The Institute for Fiscal Studies is widely respected as an independent and impartial source of expertise on everything to do with government spending, borrowing and taxation in the UK. It has produced a detailed analysis (recently updated) of the fiscal (tax and spending) outlook for an independent Scotland, compared to what would happen if Scotland stayed in the UK. It has no axe to grind on this issue, and a considerable reputation to maintain.
Their analysis is unequivocal. Scotland’s fiscal position would be worse as a result of leaving the UK for two main reasons. First, demographic trends are less favourable. Second, revenues from the North Sea are expected to decline. This tells us that under current policies Scotland would be getting an increasingly good deal out of being part of the UK. To put it another way, the rest of the UK would be transferring resources to Scotland at an increasing rate, giving Scotland time to adjust to these trends and cushioning their impact. Paying back, if you like, for all the earlier years when North Sea oil production was at its peak.
The SNP do not agree with this analysis. The main reason in the near term is that they have more optimistic projections for North Sea Oil. The IFS analysis uses OBR projections which have in the recent past not been biased in any one direction.
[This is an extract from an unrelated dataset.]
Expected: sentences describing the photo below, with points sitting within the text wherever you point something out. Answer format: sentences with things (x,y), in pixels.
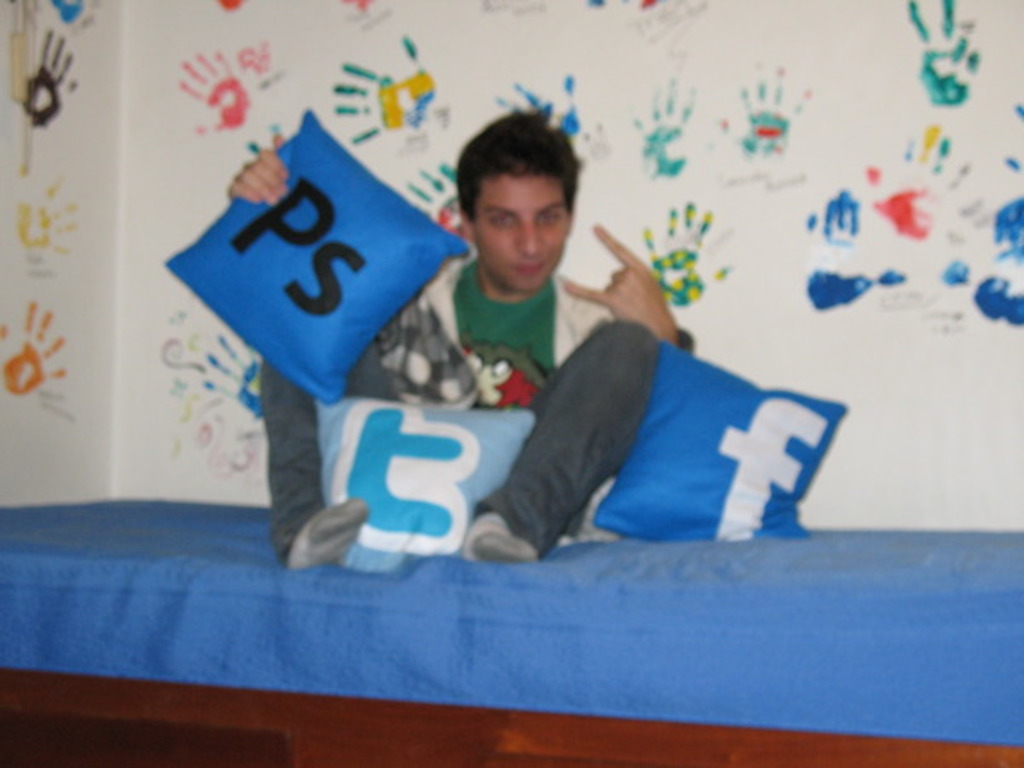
Here I can see a man (461,172) sitting on a bed (410,635). Along with the man (400,345) there are few pillows (424,449). At the back of this man (422,381) there is a wall (558,98) on which I can see few handprints (232,89).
So how do the Scottish government get more optimistic numbers? John McDermott examines the detail here, but perhaps I can paraphrase his findings: whenever there is room for doubt, assume whatever gives you a higher number. In my youth I did a lot of forecasting, and I learnt how to be very suspicious of a series of individual judgements all of which tended to move something important in the same direction. It is basically fiddling the analysis to get the answer you want. Either wishful thinking or deception.
I personally would criticise the IFS analysis in one respect. It assumes that Scotland would have to pay the same rate of interest on its debt as the rUK. This has to be wrong. Even under the most favourable assumption of a new Scottish currency, Scotland could easily have to pay around 1% more to borrow than rUK. In their original analysis the IFS look at the implications of that (p35), and the numbers are large.
So what would this mean? Could Scotland just borrow more? I am all for borrowing to cover temporary reductions in income, due to recessions for example, which is why I have been so critical of current austerity. However, as the IFS show, North Sea oil income is falling long term, so this is not a temporary problem. Now it could be that the gap will be covered in the longer term by the kind of increases in productivity and labour supply that the Scottish governmentassume. Governments that try to borrow today in the hope of a more optimistic future are not behaving very responsibly. However it seems unlikely that Scotland would be able to behave irresponsibly, whatever the currency regime. They would either be stopped by fiscal rules imposed by the remaining UK, or markets that did not share the SNP’s optimism about longer term growth. So this means, over the next five or ten years, either additional spending cuts (to those already planned by the UK government), or (I hope more realistically) tax increases.
Is this a knock down argument in favour of voting No. Of course not: there is nothing wrong in making a short term economic sacrifice for the hope of longer term benefits or for political goals. But that is not the SNP’s case, and it is not what they are telling the Scottish people. Is this deception deliberate? I suspect it is more the delusions of people who want something so much they cast aside all doubts and problems.
This is certainly the impression I get from reading a lot of literature as I researched this post. The arguments in the Wee Blue Book are exactly that: no sustained economic argument, but just a collection of random quotes and debating points to make a problem go away. When the future fiscal position is raised, we are so often told about the past. I too think past North Sea oil was squandered, but grievance does not put money into a future Scottish government’s coffers. I read that forecasting the future is too uncertain, from people who I am sure think about their future income when planning their personal spending. I read about how economists are always disagreeing, when in this casethey are pretty united. (Of course you can always find a few who think otherwise, just as you can find one or two who think austerity is expansionary.)
When I was reading this literature, I kept thinking I had seen this kind of thing before: being in denial about macroeconomic fundamentals because they interfered with a major institutional change that was driven by politics. Then I realised what it was: the formation of the Euro in 2000. Once again economists were clear and pretty united about what the key macroeconomic problem was (‘asymmetric shocks’), and just like now this was met with wishful thinking that somehow it just wouldn’t happen. It did, and the Eurozone is still living with the consequences.
So maybe that also explains why I feel so strongly this time around. I have no political skin in this game: a certain affection for the concept of the union, but nothing strong enough to make me even tempted to distort my macroeconomics in its favour. If Scotland wants to make a short term economic sacrifice in the hope of longer term gains and political freedom that is their choice. But they should make that choice knowing what it is, and not be deceived into believing that these costs do not exist.